New public company financing exemption will simplify the process of raising capital

By Mani Saggu and Virgil Hlus

The Canadian Securities Administrators (the “CSA) approved a new prospectus exemption available to public companies listed on a Canadian stock exchange (the “New exemption”). The new exemption builds on the company’s continuous disclosure record, supplemented by a short offering document, and allows a public company to distribute freely tradeable listed securities to the public.
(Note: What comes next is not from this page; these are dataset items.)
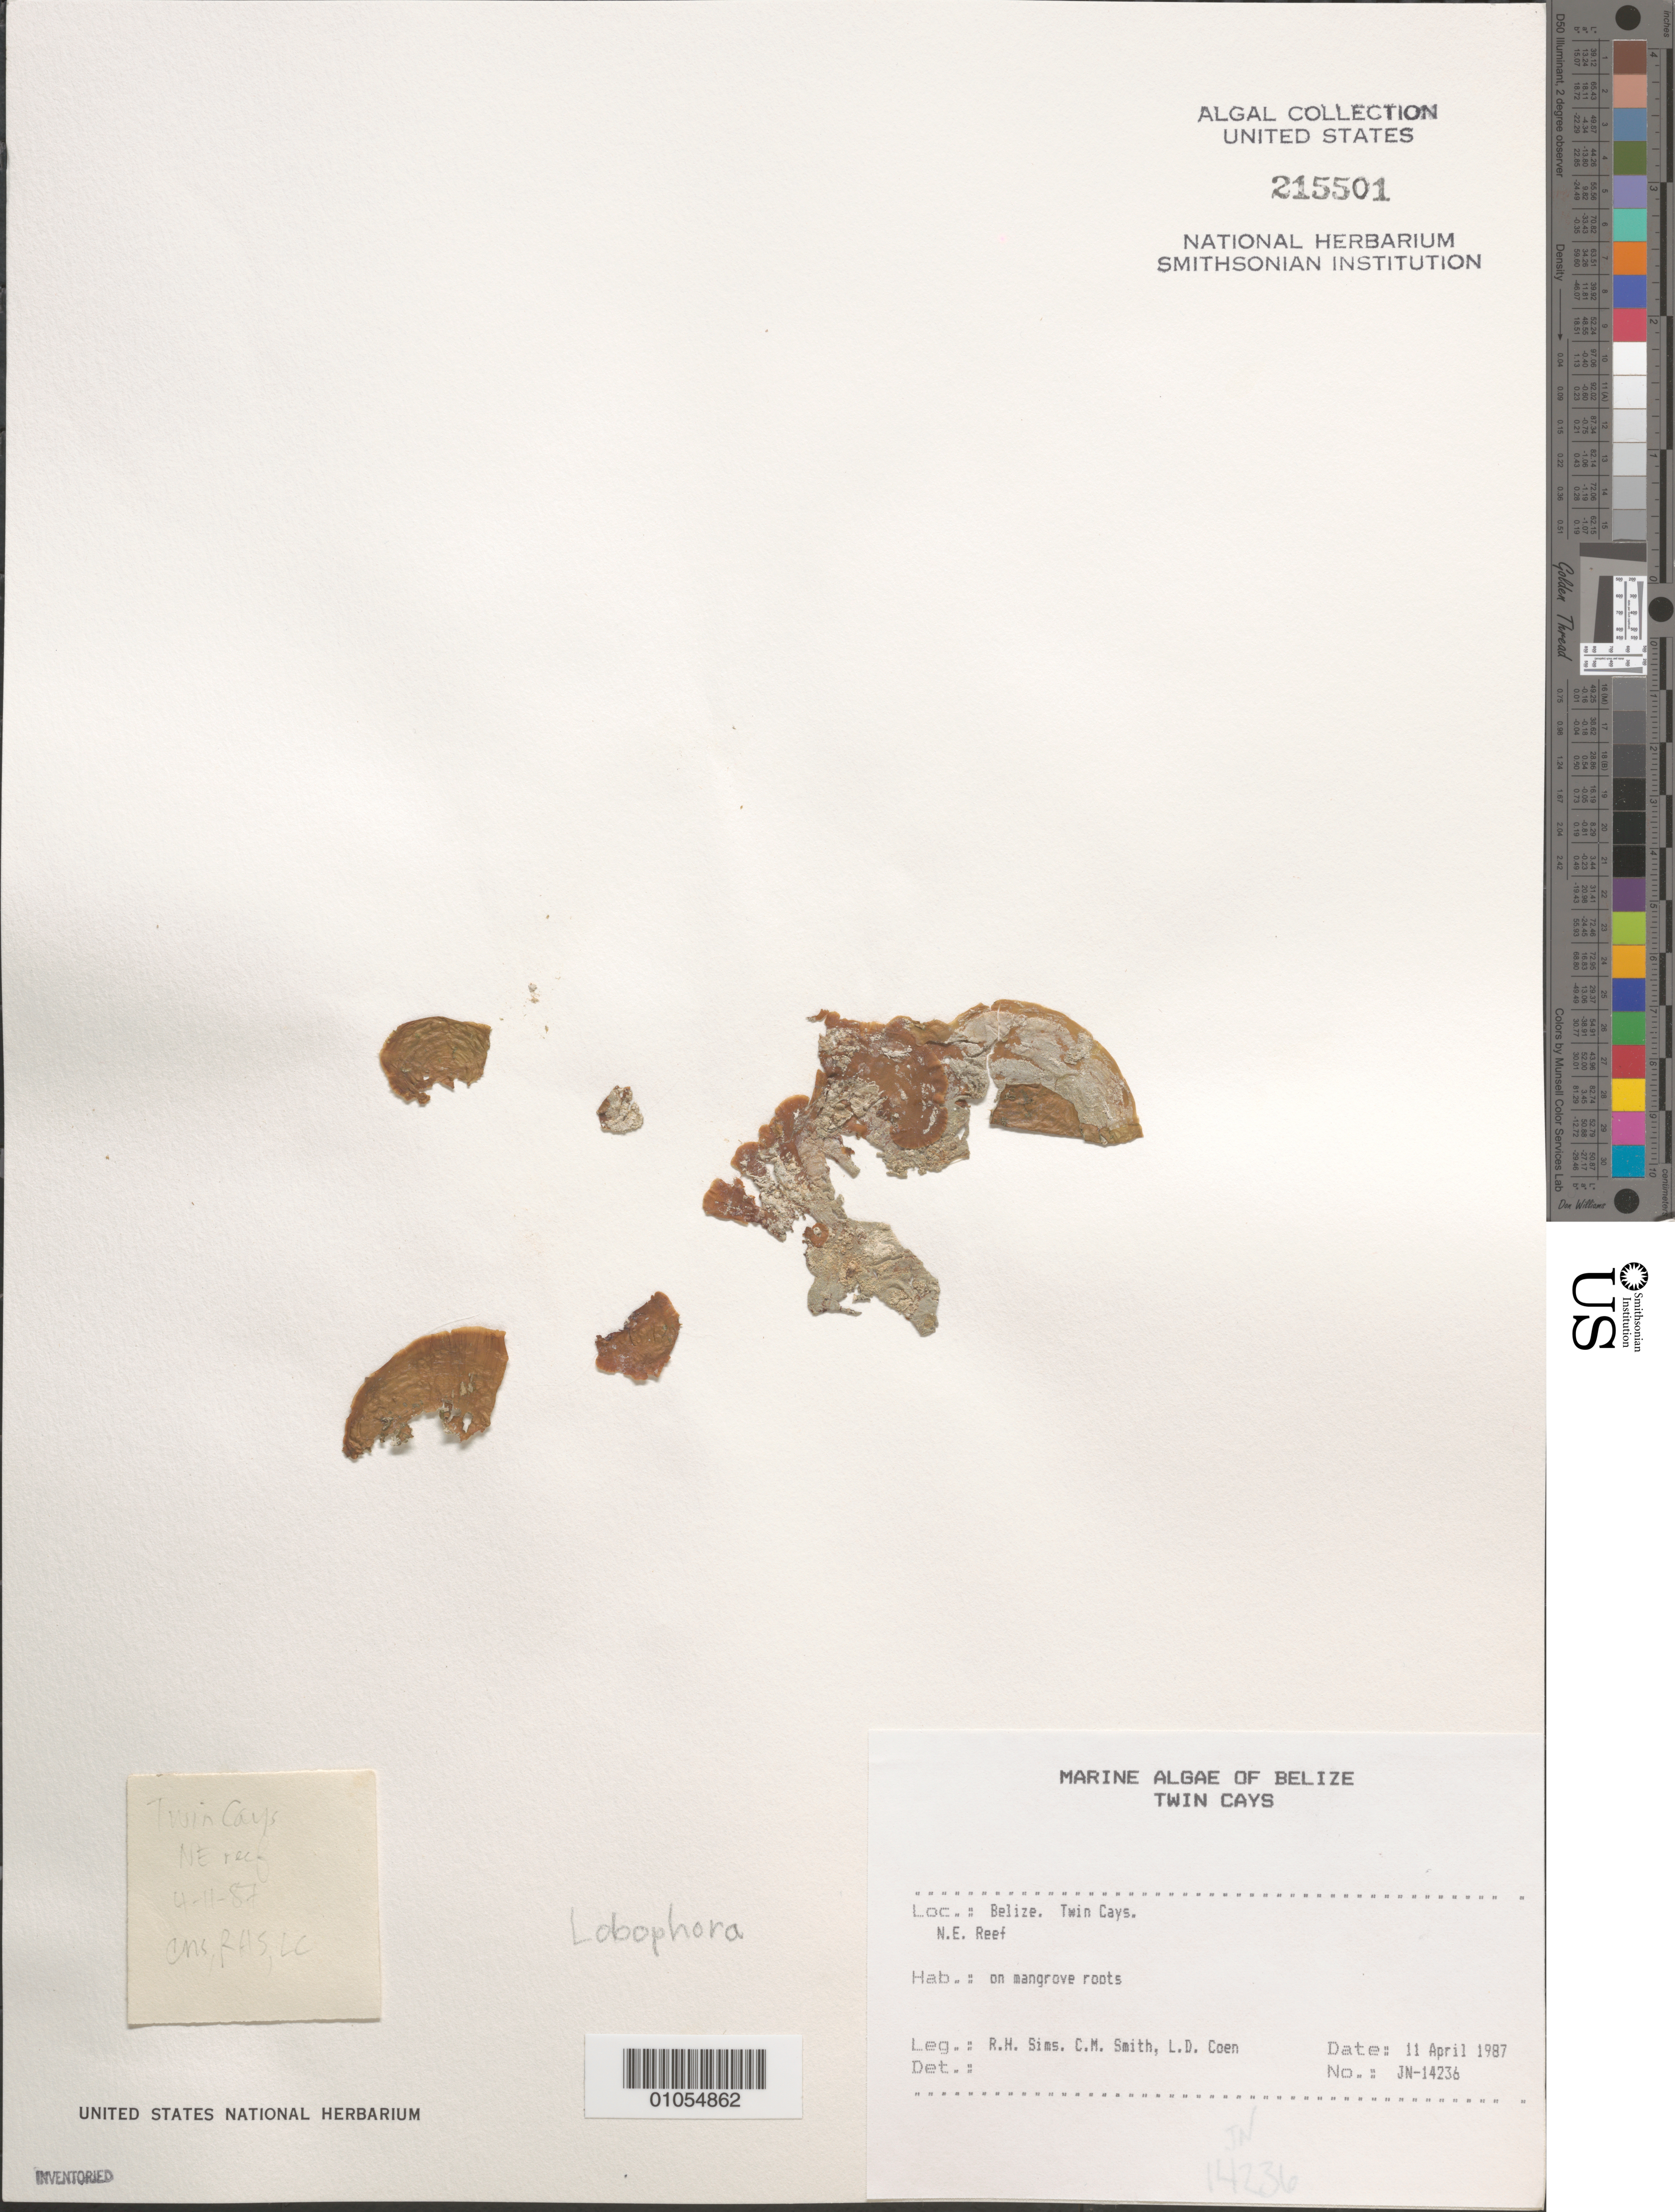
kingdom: Chromista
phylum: Ochrophyta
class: Phaeophyceae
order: Dictyotales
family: Dictyotaceae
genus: Lobophora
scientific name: Lobophora sp.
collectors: R. H. Sims, C. M. Smith & L. Coen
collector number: JN-14236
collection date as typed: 11 Apr 1987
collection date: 1987-04-11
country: Belize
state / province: Stann Creek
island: Twin Cays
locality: Northeast reef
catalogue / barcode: US 215501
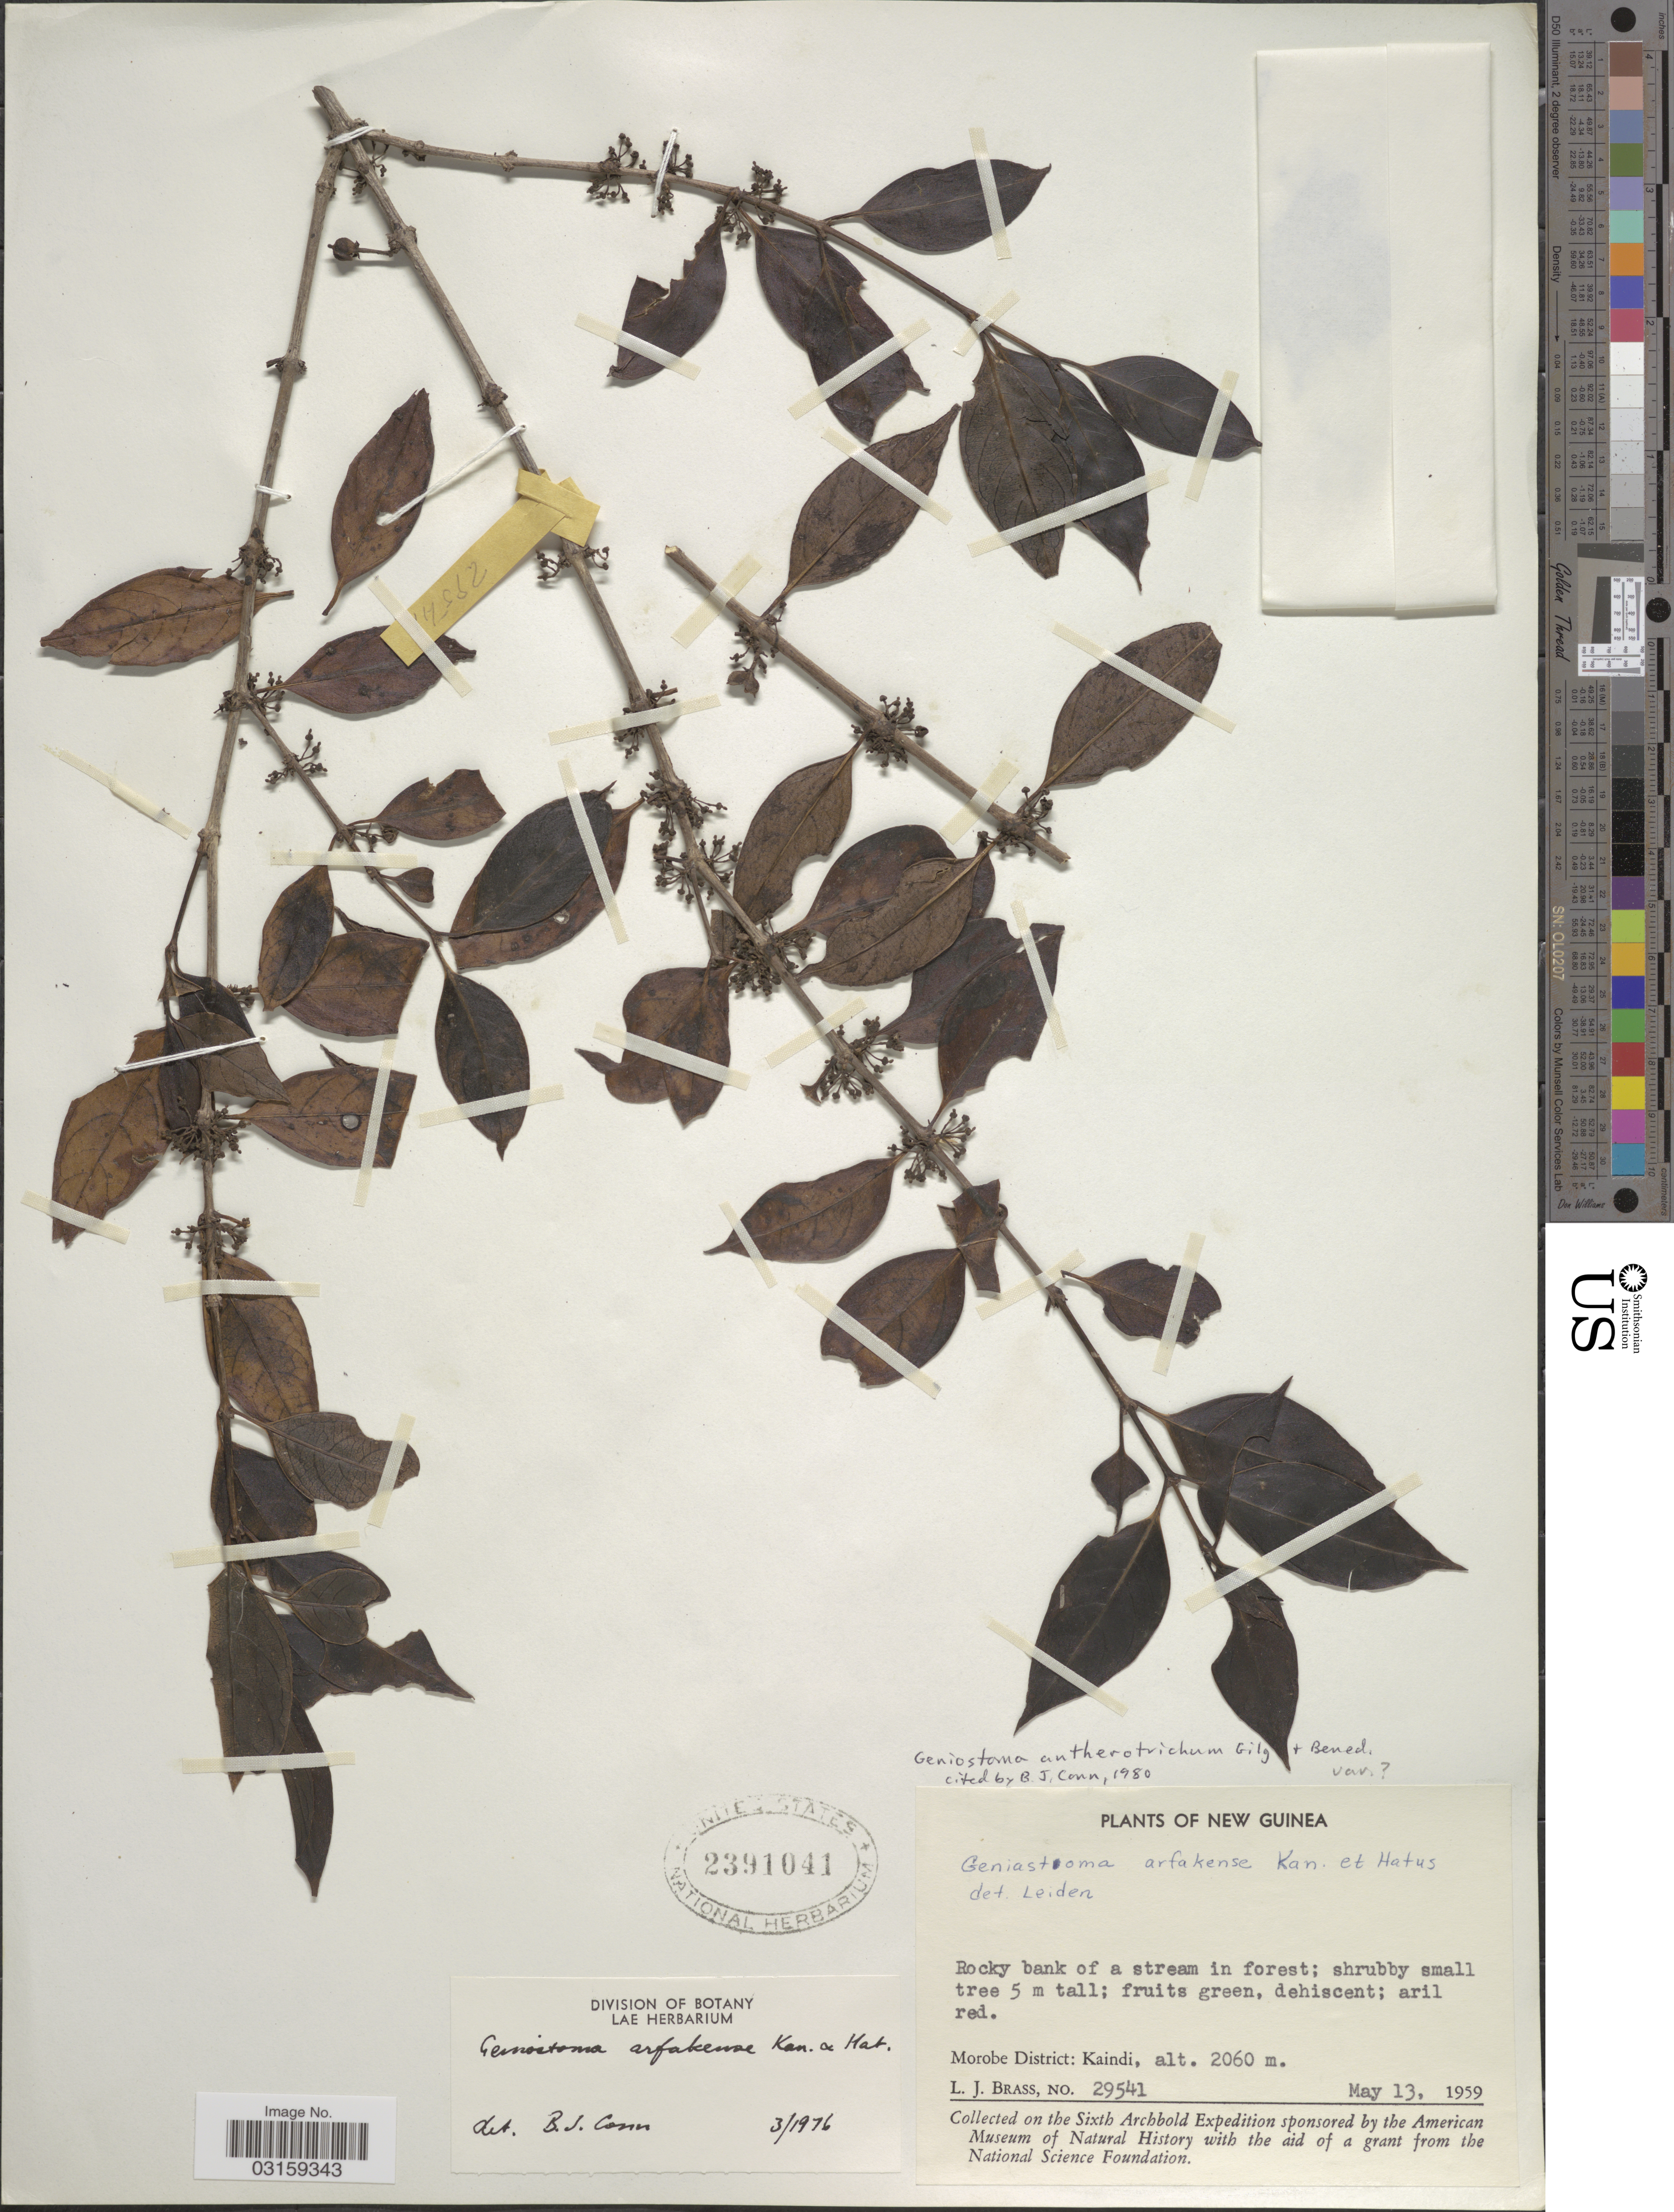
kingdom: Plantae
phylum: Tracheophyta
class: Magnoliopsida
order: Gentianales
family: Loganiaceae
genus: Geniostoma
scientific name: Geniostoma antherotrichum var. antherotrichum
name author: Gilg & Gilg-Ben.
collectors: L. J. Brass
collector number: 29541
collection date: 1959-05-13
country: Papua New Guinea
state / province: Morobe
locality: New Guinea. Morobe District: Kaindi.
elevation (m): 2060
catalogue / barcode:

The new exemption allows public companies to issue freely tradable securities without filing a short form prospectus. This exemption should benefit public companies, especially venture companies, by providing a more cost- and time-efficient way to raise funds. However, purchasers benefiting from this exemption would have two options for recourse in the event of misrepresentation: rights of civil action in the secondary market and a right of contractual termination against the company. In addition, under this exemption, public companies and, in some jurisdictions, officers signing the offering document and directors of the company will be subject to legal liability if the offering document contains a misrepresentation. Therefore, management must be diligent in drafting and preparing the offering document to avoid such liability.

The new exemption will come into effect on November 21, 2022 through an amendment to National Instrument 45-106 Prospectus Exemptions.

Eligibility

To take advantage of the New Exemption, the company must have:

  1. securities listed on the Toronto Stock Exchange, TSX Venture Exchange, Canadian Securities Exchange or NEO Aequitas Exchange;
  2. been a reporting issuer for at least 12 months in at least one jurisdiction in Canada;
  3. filed all periodic and timely disclosure documents as required by continuous disclosure requirements; and
  4. active business operations.

Conditions

The new exemption is subject to the following key conditions:

1. Press release and offer document

Prior to soliciting an offer to purchase from an acquirer, the company must issue and file a press release announcing the offer and indicating that an acquirer may access the offer document for distribution under the company’s profile on SEDAR and on the company’s website, if the company has a website.

Distribution must be made within 45 days of the release of the press release.

The company must prepare and file an abbreviated offering document using Form 45-106F19 Listed Issuer Finance Document (“Form 45-106F19”) containing the following:

  • offer details;
  • the required declaration as set forth in Form 45-106A19;
  • a summary description of the business, recent developments, material facts and business objectives and milestones;
  • the company’s financial situation;
  • how the product will be used;
  • how proceeds from any other offers in the previous 12 months were used;
  • the involvement of brokers or intermediaries and their fees, if any; and
  • the statutory rights of purchasers.

The new exemption is not available if the company plans to use the proceeds for a material acquisition or restructuring transaction that would require additional financial statements under the prospectus rules or for any other transaction that requires approval of a security holder.

Company is required to report use of new exemption within 10 days of distribution by filing Form 45-106A1 Declaration of exempt distribution.

2. Types of securities

The securities offered under the New Exemption must be listed equity securities and units comprised of listed equity securities and warrants convertible into listed equity securities.

3. Total dollar amount

Companies will be limited to raising the greater of the following amounts, up to a maximum aggregate amount of $10,000,000: (i) $5,000,000; and (ii) 10% of the market capitalization of the company.

4. Legal responsibility

Since the CSA will not be reviewing the offering documents, the CSA have imposed legal liability on the company. The offering document would be a source document, forming part of the company’s continuous disclosure record for secondary market liability purposes.

5. Underwriter and Exempt Market Dealer

Although investment dealers and exempt market dealers may participate, nothing requires an investment dealer to participate.